In the absence of the communal factor in everyday life, which it is important to note has emerged as a key element of national politics as the BJP’s influence has gained hegemonic proportions in much of India, a party like the AAP -- with its emphasis on the efficient distribution of public goods and services, and little else -- has found traction with relative ease in Punjab.
In the last Assembly election (2017) too, the party had emerged as the principal Opposition, edging out the Akali Dal, which was dethroned by the Congress. The Akalis couldn’t get even to second place although they are a political behemoth possessing wide and deep-going social influence for historical reasons in a Sikh-majority state.
The AAP is thus not a newbie in Punjab. The Akalis had mired Punjab in controversies, many over corruption, high-handedness and the misuse of constitutionally-given authority for personal benefit of the powerful rather than public welfare. As for the Congress, which lost power in this election, it was mainly a story of the party shooting itself in the foot.
The party controversially removed its chief minister just months before the polls at the behest of its national leadership, which sought to pander to an irresponsible and super-ambitious politician in its midst who was named state party chief, and then proceeded to belittle and destroy the party’s chances. The stage was thus set for the AAP’s victory. It’s the scale of its victory that is the real surprise, and may give us a sense of the Punjab voter being left bereft of even hope.

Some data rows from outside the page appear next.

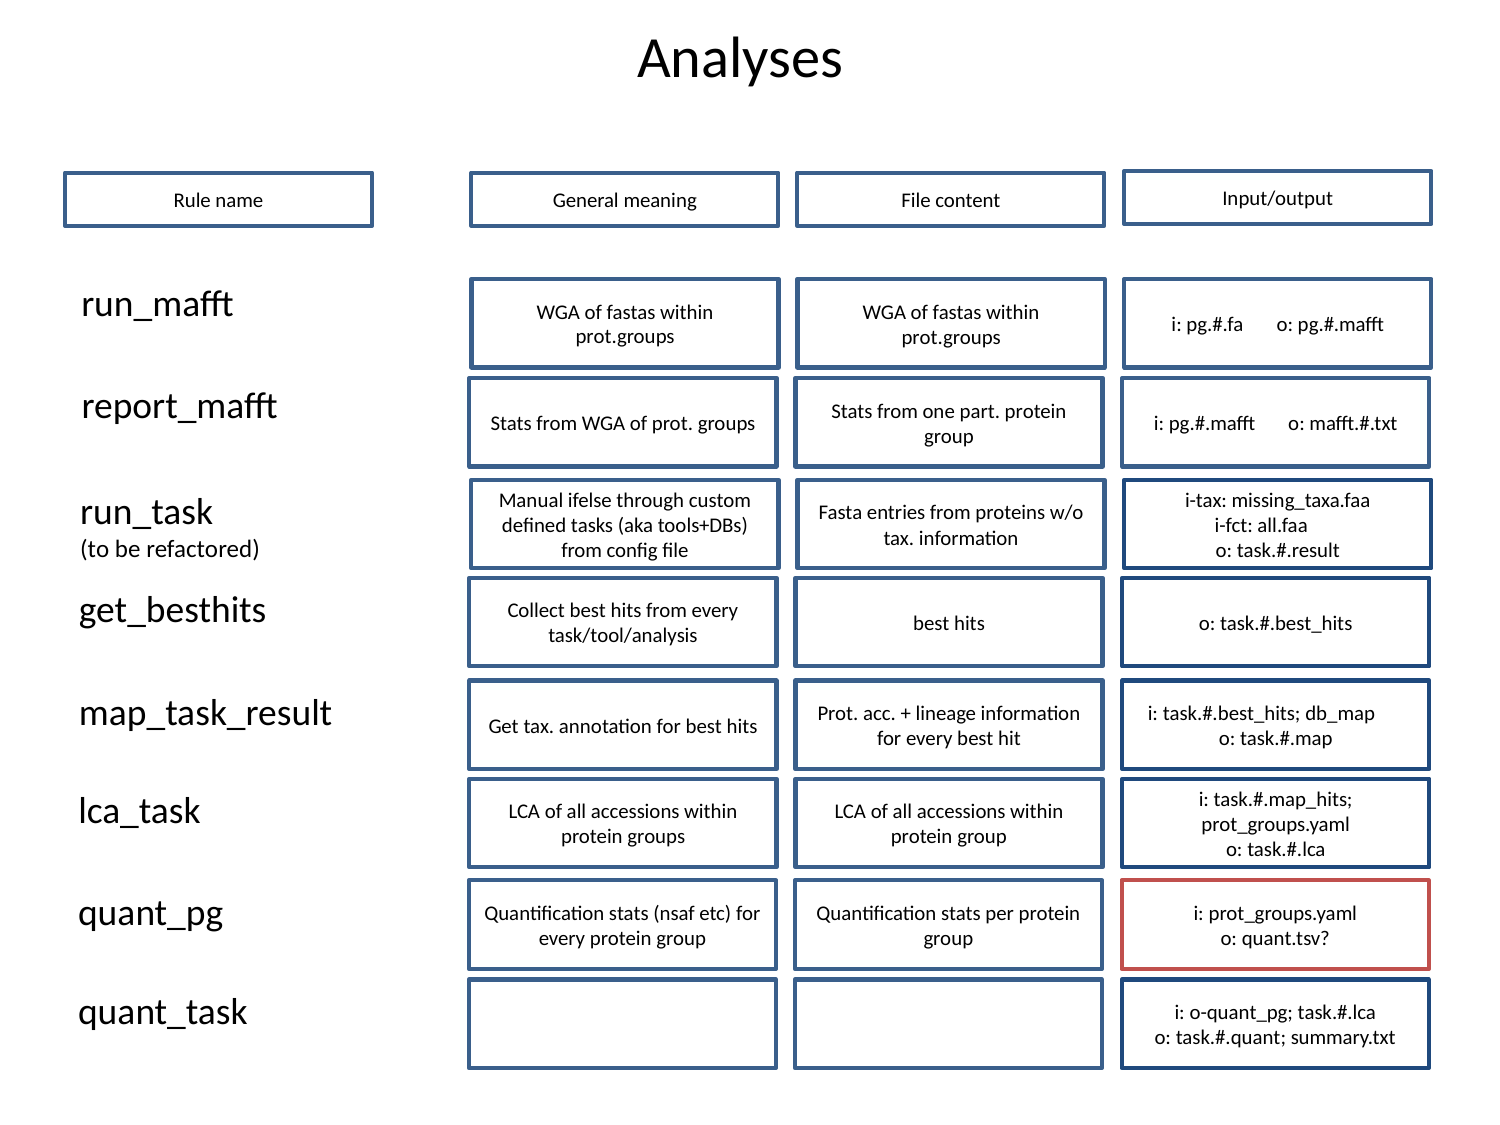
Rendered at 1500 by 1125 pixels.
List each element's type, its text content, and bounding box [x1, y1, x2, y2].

text_box i: o-quant_pg; task.#.lca o: task.#.quant; summary.txt [1120, 977, 1431, 1070]
text_box File content [795, 171, 1106, 228]
text_box quant_task [63, 979, 263, 1070]
text_box lca_task [63, 778, 216, 869]
title Analyses [65, 19, 1415, 90]
text_box Stats from WGA of prot. groups [467, 376, 779, 469]
text_box best hits [793, 576, 1105, 668]
text_box quant_pg [63, 880, 239, 971]
text_box General meaning [469, 171, 780, 228]
text_box Input/output [1122, 169, 1433, 226]
text_box Get tax. annotation for best hits [467, 678, 779, 771]
text_box i: task.#.best_hits; db_map o: task.#.map [1120, 678, 1431, 771]
text_box Quantification stats per protein group [793, 878, 1104, 971]
text_box WGA of fastas within prot.groups [795, 277, 1107, 370]
text_box LCA of all accessions within protein groups [467, 777, 779, 869]
text_box [793, 977, 1104, 1070]
text_box run_mafft [66, 271, 249, 331]
text_box i-tax: missing_taxa.faa i-fct: all.faa o: task.#.result [1122, 478, 1433, 570]
text_box [467, 977, 778, 1070]
text_box Collect best hits from every task/tool/analysis [467, 576, 779, 668]
text_box Prot. acc. + lineage information for every best hit [793, 678, 1105, 771]
text_box WGA of fastas within prot.groups [469, 277, 781, 370]
text_box i: task.#.map_hits; prot_groups.yaml o: task.#.lca [1120, 777, 1431, 869]
text_box LCA of all accessions within protein group [793, 777, 1105, 869]
text_box i: pg.#.fa o: pg.#.mafft [1122, 277, 1433, 370]
text_box run_task (to be refactored) [65, 479, 276, 570]
text_box report_mafft [66, 373, 293, 434]
text_box i: prot_groups.yaml o: quant.tsv? [1120, 878, 1431, 971]
text_box Quantification stats (nsaf etc) for every protein group [467, 878, 778, 971]
text_box Rule name [63, 171, 374, 228]
text_box i: pg.#.mafft o: mafft.#.txt [1120, 376, 1431, 469]
text_box Fasta entries from proteins w/o tax. information [795, 478, 1107, 570]
text_box Manual ifelse through custom defined tasks (aka tools+DBs) from config file [469, 478, 781, 570]
text_box get_besthits [64, 577, 282, 638]
text_box o: task.#.best_hits [1120, 576, 1431, 668]
text_box Stats from one part. protein group [793, 376, 1105, 469]
text_box map_task_result [64, 680, 348, 771]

On most subjects other than service delivery -- which is of course very important and is generally missing in governance in most states -- the AAP’s political and ideological positions come closest to the BJP’s, while many of its slogans seek to mimic the Congress to buttress its so-called secular appeal.
For elections in Delhi, this has proved a plus so far. What happens outside the national capital is a question mark for now. Punjab is an important Indian state, and the AAP’s first test is to prove itself here. That said, Punjab is not a so-called "normal" state as the country’s biggest religious minority is nearly wholly absent in its demography and social and political consciousness.

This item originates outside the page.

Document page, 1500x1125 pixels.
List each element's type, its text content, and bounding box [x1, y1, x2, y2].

It has been posited that since the Congress is in serious decline – as the recent elections showed -- and could be perilously close to organisational chaos and possible disintegration, the AAP is suited to take its place nationally. The basis of such an analysis hasn’t been made clear by its proponents, unless it is meant to be kite-flying! Do the claims made for the AAP take precedence over several other regional entities who may aspire similarly? This question is also not tackled. But these aspects aside, is the AAP best suited among India’s political parties to take on the BJP ideologically?

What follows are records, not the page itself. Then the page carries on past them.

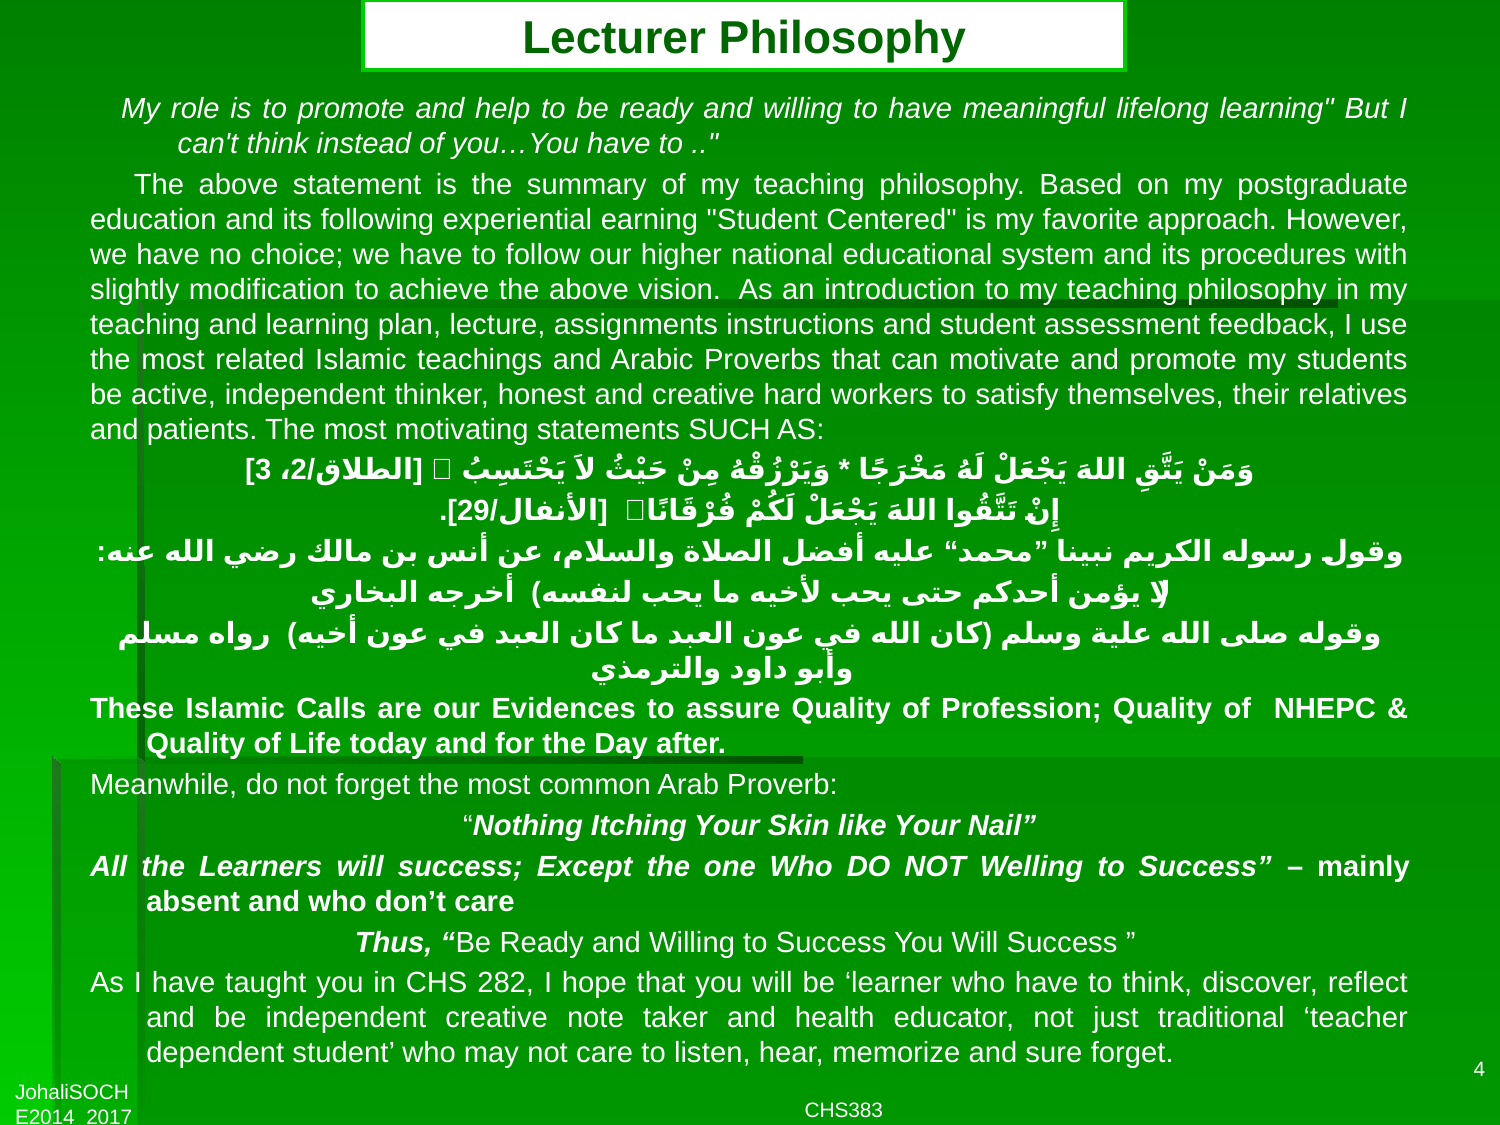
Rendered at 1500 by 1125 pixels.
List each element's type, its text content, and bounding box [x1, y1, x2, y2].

slide_number JohaliSOCHE2014_2017 [0, 1071, 156, 1125]
slide_number 4 [1420, 1047, 1500, 1102]
title Lecturer Philosophy [361, 0, 1127, 72]
footer CHS383 [738, 1088, 950, 1125]
list My role is to promote and help to be ready and willing to have meaningful lifelong learning" But I can't think instead of you…You have to .." The above statement is the summary of my teaching philosophy. Based on my postgraduate education and its following experiential earning "Student Centered" is my favorite approach. However, we have no choice; we have to follow our higher national educational system and its procedures with slightly modification to achieve the above vision. As an introduction to my teaching philosophy in my teaching and learning plan, lecture, assignments instructions and student assessment feedback, I use the most related Islamic teachings and Arabic Proverbs that can motivate and promote my students be active, independent thinker, honest and creative hard workers to satisfy themselves, their relatives and patients. The most motivating statements SUCH AS: وَمَنْ يَتَّقِ اللهَ يَجْعَلْ لَهُ مَخْرَجًا * وَيَرْزُقْهُ مِنْ حَيْثُ لاَ يَحْتَسِبُ  [الطلاق/2، 3] إِنْ تَتَّقُوا اللهَ يَجْعَلْ لَكُمْ فُرْقَانًا [الأنفال/29]. وقول رسوله الكريم نبينا ”محمد“ عليه أفضل الصلاة والسلام، عن أنس بن مالك رضي الله عنه: ( لا يؤمن أحدكم حتى يحب لأخيه ما يحب لنفسه) أخرجه البخاري وقوله صلى الله علية وسلم (كان الله في عون العبد ما كان العبد في عون أخيه) رواه مسلم وأبو داود والترمذي These Islamic Calls are our Evidences to assure Quality of Profession; Quality of NHEPC & Quality of Life today and for the Day after. Meanwhile, do not forget the most common Arab Proverb: “Nothing Itching Your Skin like Your Nail” All the Learners will success; Except the one Who DO NOT Welling to Success” – mainly absent and who don’t care Thus, “Be Ready and Willing to Success You Will Success ” As I have taught you in CHS 282, I hope that you will be ‘learner who have to think, discover, reflect and be independent creative note taker and health educator, not just traditional ‘teacher dependent student’ who may not care to listen, hear, memorize and sure forget. [74, 81, 1426, 1091]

Unless a challenger threatens the BJP ideologically and offers a coherent and credible narrative on an all-India basis, there seems little hope for it, given the current scenario. If anything, the BJP’s spectacular results in the recent state elections show that its ideology has prevailed with voters across a swathe of the country -- and all its opponents, not just the Congress, have bitten the dust.
So, how should the AAP be judged on this matter? The party’s stance on the Shaheen Bagh movement of resistance against the law to threaten the citizenship of millions of people two years ago -- in sharp contrast with its fulsome support to the farmers’ agitation that gripped Punjab, Haryana and western UP -- and its stance on the Delhi riots that took place alongside the Shaheen Bagh mobilisations, shocked lakhs of AAP supporters in the national capital as it was practically indistinguishable from that of the BJP. With credentials such as these, can the AAP take on the BJP nationally? Does the alternative to the BJP have to be a "Chhota BJP"?
Anand Sahay is a senior journalist based in Delhi.